— TASK —
For each line of the data below that holds "nicht", copy the line.

(Records contained in a dataset)
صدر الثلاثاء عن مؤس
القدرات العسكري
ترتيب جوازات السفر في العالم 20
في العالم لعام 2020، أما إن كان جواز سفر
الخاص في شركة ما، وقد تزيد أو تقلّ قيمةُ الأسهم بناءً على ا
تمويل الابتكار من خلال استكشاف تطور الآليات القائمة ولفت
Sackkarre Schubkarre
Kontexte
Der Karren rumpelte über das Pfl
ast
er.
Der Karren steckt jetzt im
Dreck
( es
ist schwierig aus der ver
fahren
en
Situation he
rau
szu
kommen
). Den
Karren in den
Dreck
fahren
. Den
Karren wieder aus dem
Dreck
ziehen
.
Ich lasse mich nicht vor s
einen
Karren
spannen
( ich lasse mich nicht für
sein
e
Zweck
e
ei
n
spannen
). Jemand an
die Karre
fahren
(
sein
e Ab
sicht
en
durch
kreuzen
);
* * *
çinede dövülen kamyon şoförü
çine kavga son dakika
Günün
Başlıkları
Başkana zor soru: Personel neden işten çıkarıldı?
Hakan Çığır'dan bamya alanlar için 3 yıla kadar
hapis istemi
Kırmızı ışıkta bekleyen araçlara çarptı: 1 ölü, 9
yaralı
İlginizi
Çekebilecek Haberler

— ANSWER SECTION —
Ich lasse mich nicht vor s
( ich lasse mich nicht für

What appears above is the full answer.